Was die Loyalität seiner Anhänger betrifft, bewies Donald Trump schon vor vielen Jahren irritierende Weitsicht. "Ich könnte auf der Fifth Avenue stehen und jemanden erschießen, ich würde keine Wähler verlieren", orakelte er im Januar 2016. Nun hat der Ex-Präsident zwar niemanden erschossen, sieht sich aber wegen der Dokumentenaffäre einer Klage gegenüber, die ihn ebenfalls ins Gefängnis bringen könnte. Jetzt gibt es die ersten Umfragen, in denen die neuen Umstände berücksichtigt sind. Und Trumps Prophezeiung bewahrheitet sich ein weiteres Mal.
Donald Trump bei mehr als 50 Prozent
"Vergleicht man die Umfragen vor und nach der Anklage am 8. Juni, haben sich die Zahlen weder für die Vorwahlen noch für die Präsidentschaftswahl bewegt", heißt es auf der US-Seite "FiveThirtyEight". Die beschäftigt sich vor allem mit Demoskopie und Umfragen und zeigt in ihrer aktuellen Grafik deutlich, dass Trumps Beliebtheitswerte im Durchschnitt weiter bei mehr als 50 Prozent liegen. Genauer: 53,5 Prozent der Republikaner würden ihn zum Kandidaten für die nächste Präsidentschaftswahl 2024 küren. Der derzeit zweitplatzierte Anwärter auf die Kandidatur, Floridas Gouverneur Ron DeSantis, liegt mit gerade einmal 21 Prozent dahinter.

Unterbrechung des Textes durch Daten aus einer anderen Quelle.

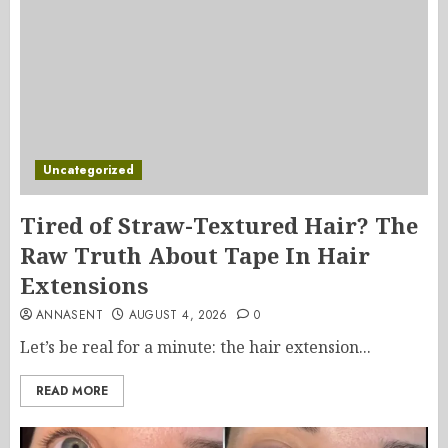
Uncategorized
Tired of Straw-Textured Hair? The
Raw Truth About Tape In Hair
Extensions
ANNASENT
AUGUST 4, 2026
0
Let’s be real for a minute: the hair extension...
READ MORE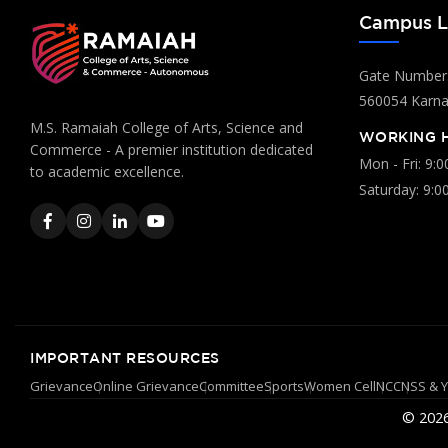
Campus L
Gate Number:
560054 Karnat
M.S. Ramaiah College of Arts, Science and
WORKING 
Commerce - A premier institution dedicated
Mon - Fri: 9:
to academic excellence.
Saturday: 9:0
IMPORTANT RESOURCES
Grievance
Online Grievance
Committee
Sports
Women Cell
NCC
NSS & 
© 2026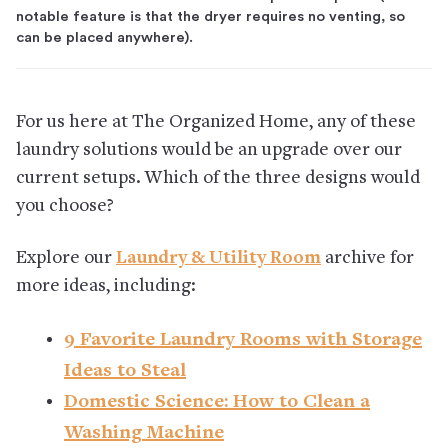
notable feature is that the dryer requires no venting, so
can be placed anywhere).
For us here at The Organized Home, any of these
laundry solutions would be an upgrade over our
current setups. Which of the three designs would
you choose?
Explore our
Laundry & Utility Room
archive for
more ideas, including:
9 Favorite Laundry Rooms with Storage
Ideas to Steal
Domestic Science: How to Clean a
Washing Machine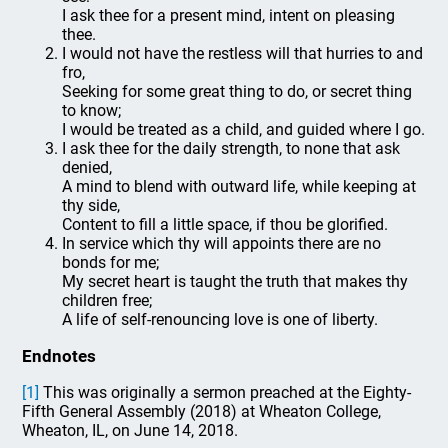
I ask thee for a present mind, intent on pleasing
thee.
I would not have the restless will that hurries to and
fro,
Seeking for some great thing to do, or secret thing
to know;
I would be treated as a child, and guided where I go.
I ask thee for the daily strength, to none that ask
denied,
A mind to blend with outward life, while keeping at
thy side,
Content to fill a little space, if thou be glorified.
In service which thy will appoints there are no
bonds for me;
My secret heart is taught the truth that makes thy
children free;
A life of self-renouncing love is one of liberty.
Endnotes
[1]
This was originally a sermon preached at the Eighty-
Fifth General Assembly (2018) at Wheaton College,
Wheaton, IL, on June 14, 2018.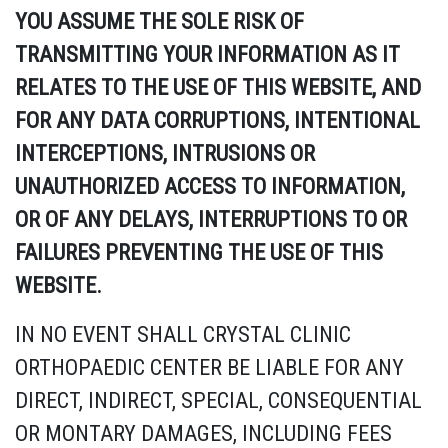
YOU ASSUME THE SOLE RISK OF
TRANSMITTING YOUR INFORMATION AS IT
RELATES TO THE USE OF THIS WEBSITE, AND
FOR ANY DATA CORRUPTIONS, INTENTIONAL
INTERCEPTIONS, INTRUSIONS OR
UNAUTHORIZED ACCESS TO INFORMATION,
OR OF ANY DELAYS, INTERRUPTIONS TO OR
FAILURES PREVENTING THE USE OF THIS
WEBSITE.
IN NO EVENT SHALL CRYSTAL CLINIC
ORTHOPAEDIC CENTER BE LIABLE FOR ANY
DIRECT, INDIRECT, SPECIAL, CONSEQUENTIAL
OR MONTARY DAMAGES, INCLUDING FEES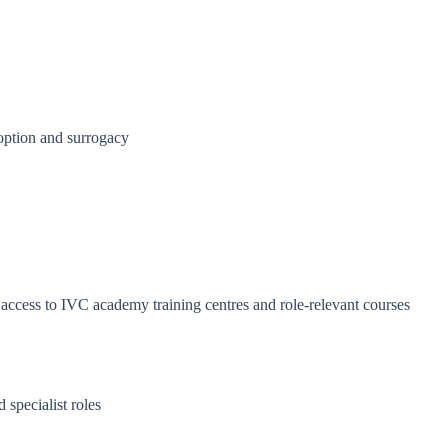
doption and surrogacy
cess to IVC academy training centres and role-relevant courses
 specialist roles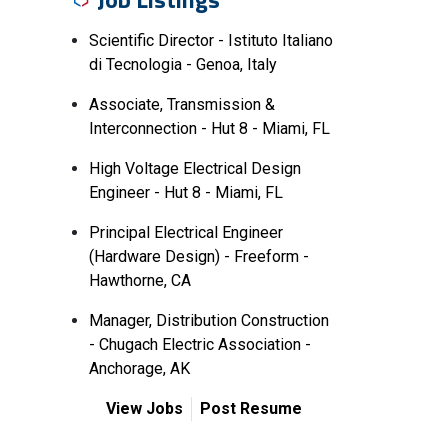
Scientific Director - Istituto Italiano
di Tecnologia - Genoa, Italy
Associate, Transmission &
Interconnection - Hut 8 - Miami, FL
High Voltage Electrical Design
Engineer - Hut 8 - Miami, FL
Principal Electrical Engineer
(Hardware Design) - Freeform -
Hawthorne, CA
Manager, Distribution Construction
- Chugach Electric Association -
Anchorage, AK
View Jobs
Post Resume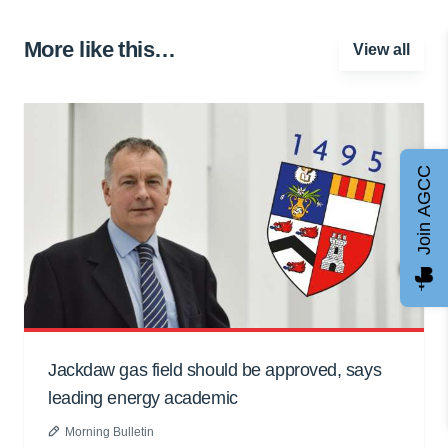
More like this…
View all
Join AGCC
Jackdaw gas field should be approved, says
leading energy academic
Morning Bulletin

Ähnlich ist das Bild bei der Frage, wie ein mögliches Duell Donald Trump vs. Joe Biden am Wahltag ausgehen könnte. "FiveThirtyEight" hat die Ergebnisse von sieben Befragungen ausgewertet: Im Durchschnitt liegt der Republikaner mit 0,6 Prozentpunkten aktuell hauchdünn vor dem Amtsinhaber. Und offenbar ist Trumps Vorsprung, den er schon vor der Anklageverlesung gegenüber Biden hatte, sogar noch leicht gestiegen. Einen ähnlichen Effekt hatte es auch gegeben, als Trump im März im Fall Stormy Daniels angeklagt wurde. Auch damals schadete ihm der juristische Ärger nicht im Geringsten.

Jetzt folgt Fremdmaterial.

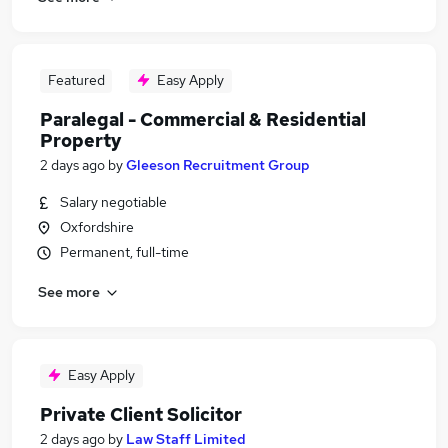
Featured
Easy Apply
Paralegal - Commercial & Residential
Property
2 days ago
by
Gleeson Recruitment Group
Salary negotiable
Oxfordshire
Permanent, full-time
See more
Easy Apply
Private Client Solicitor
2 days ago
by
Law Staff Limited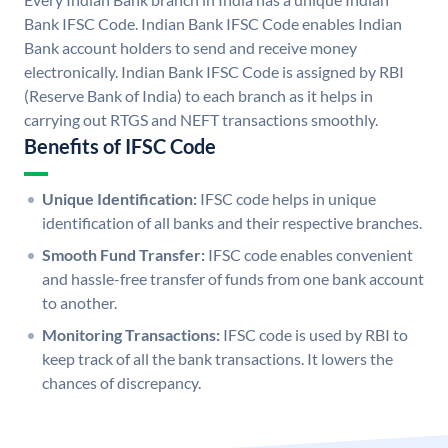
Bank IFSC Code. Indian Bank IFSC Code enables Indian
Bank account holders to send and receive money
electronically. Indian Bank IFSC Code is assigned by RBI
(Reserve Bank of India) to each branch as it helps in
carrying out RTGS and NEFT transactions smoothly.
Benefits of IFSC Code
Unique Identification:
IFSC code helps in unique
identification of all banks and their respective branches.
Smooth Fund Transfer:
IFSC code enables convenient
and hassle-free transfer of funds from one bank account
to another.
Monitoring Transactions:
IFSC code is used by RBI to
keep track of all the bank transactions. It lowers the
chances of discrepancy.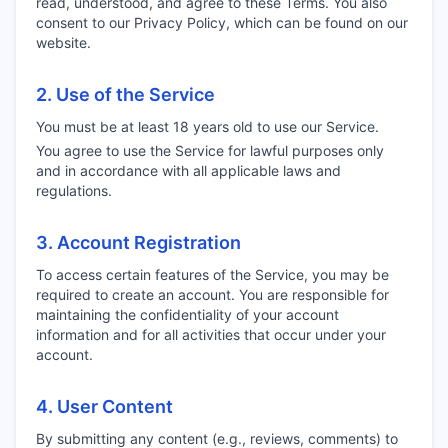
read, understood, and agree to these Terms. You also
consent to our Privacy Policy, which can be found on our
website.
2. Use of the Service
You must be at least 18 years old to use our Service.
You agree to use the Service for lawful purposes only
and in accordance with all applicable laws and
regulations.
3. Account Registration
To access certain features of the Service, you may be
required to create an account. You are responsible for
maintaining the confidentiality of your account
information and for all activities that occur under your
account.
4. User Content
By submitting any content (e.g., reviews, comments) to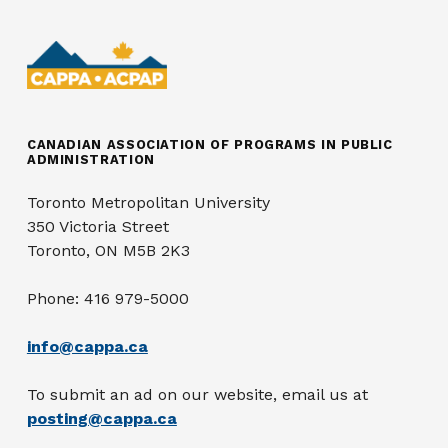
CANADIAN ASSOCIATION OF PROGRAMS IN PUBLIC
ADMINISTRATION
Toronto Metropolitan University
350 Victoria Street
Toronto, ON M5B 2K3
Phone: 416 979-5000
info@cappa.ca
To submit an ad on our website, email us at
posting@cappa.ca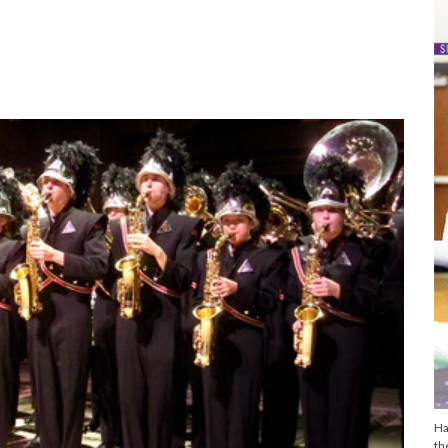
Ha
th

Viele Amerikaner wünschen sich Bestrafung
Dabei ist es nicht so, dass die Amerikaner die neuen Vorwürfe als Kavaliersdelikte abtun. Die große Mehrheit hält sie durchaus für schwerwiegend. Und zumindest die relative Mehrheit von ihnen findet, dass der Ex-Präsident dafür zur Verantwortung gezogen werden sollte. Etwa 48 Prozent in einer Befragung von ABC News. Bei Civiqs/Daily Kos legen sich sogar 50 Prozent der Menschen fest, dass Donald Trump schuldig ist.
Bei der jüngsten Anklage geht es um zahlreiche geheime Dokumente, die er nach Amtsende mit auf sein Anwesen nach Florida genommen hatte. Das allein ist bereits problematisch. Dass er sie aber selbst auf Bitten der Behörden nicht herausgerückt und sogar noch vor ihnen versteckt hatte, war der Auslöser für die juristische Verfolgung. Wenn es schlecht läuft für den Ex-Staatschef, dann muss er ins Gefängnis. Bis zu zehn Jahren drohen ihm. Trump ist der erste Ex-US-Präsident, der auf Bundesebene angeklagt ist.

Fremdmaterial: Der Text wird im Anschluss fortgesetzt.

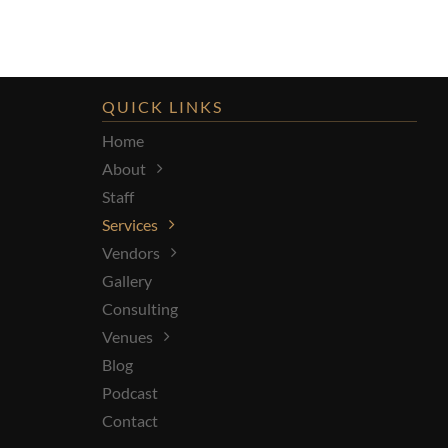
QUICK LINKS
Home
About
Staff
Services
Vendors
Gallery
Consulting
Venues
Blog
Podcast
Contact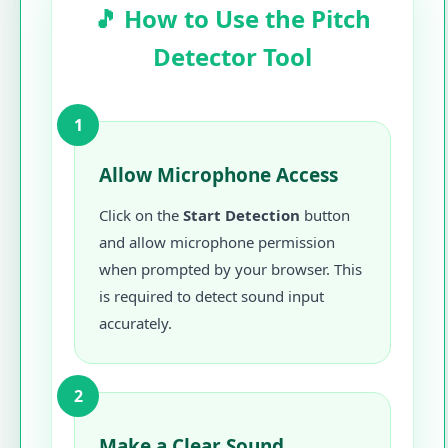
🎵 How to Use the Pitch
Detector Tool
1
Allow Microphone Access
Click on the
Start Detection
button
and allow microphone permission
when prompted by your browser. This
is required to detect sound input
accurately.
2
Make a Clear Sound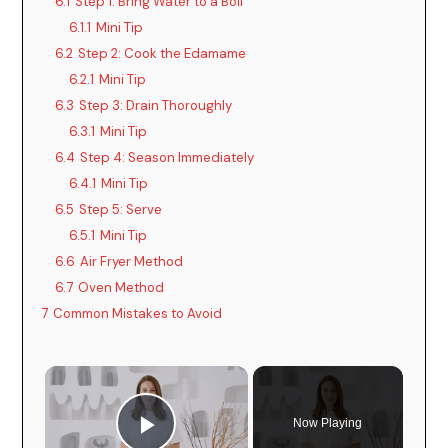
6.1
Step 1: Bring Water to a Boil
6.1.1
Mini Tip
6.2
Step 2: Cook the Edamame
6.2.1
Mini Tip
6.3
Step 3: Drain Thoroughly
6.3.1
Mini Tip
6.4
Step 4: Season Immediately
6.4.1
Mini Tip
6.5
Step 5: Serve
6.5.1
Mini Tip
6.6
Air Fryer Method
6.7
Oven Method
7
Common Mistakes to Avoid
Now Playing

Es gewinnt nicht immer der mit den meisten Stimmen
Eine mögliche Gefängnisstrafe würde aber nicht zwingend das Aus für den Politiker Trump bedeuten. Theoretisch könnte er sogar hinter Gittern Wahlkampf betreiben oder von dort aus das Land regieren. Doch bis zur Wahl sind es noch 17 Monate – das ist im US-Wahlkampf sehr viel Zeit. Zudem sind Umfragen immer nur ein aktuelles Stimmungsbild. Und da die USA ihre Präsidenten ohnehin nicht direkt, sondern über die Bundesstaaten und das Wahlleutegremium bestimmen, gewinnt auch nicht immer der Kandidat mit den meisten Stimmen. Trump selbst hatte davon 2016 profitiert.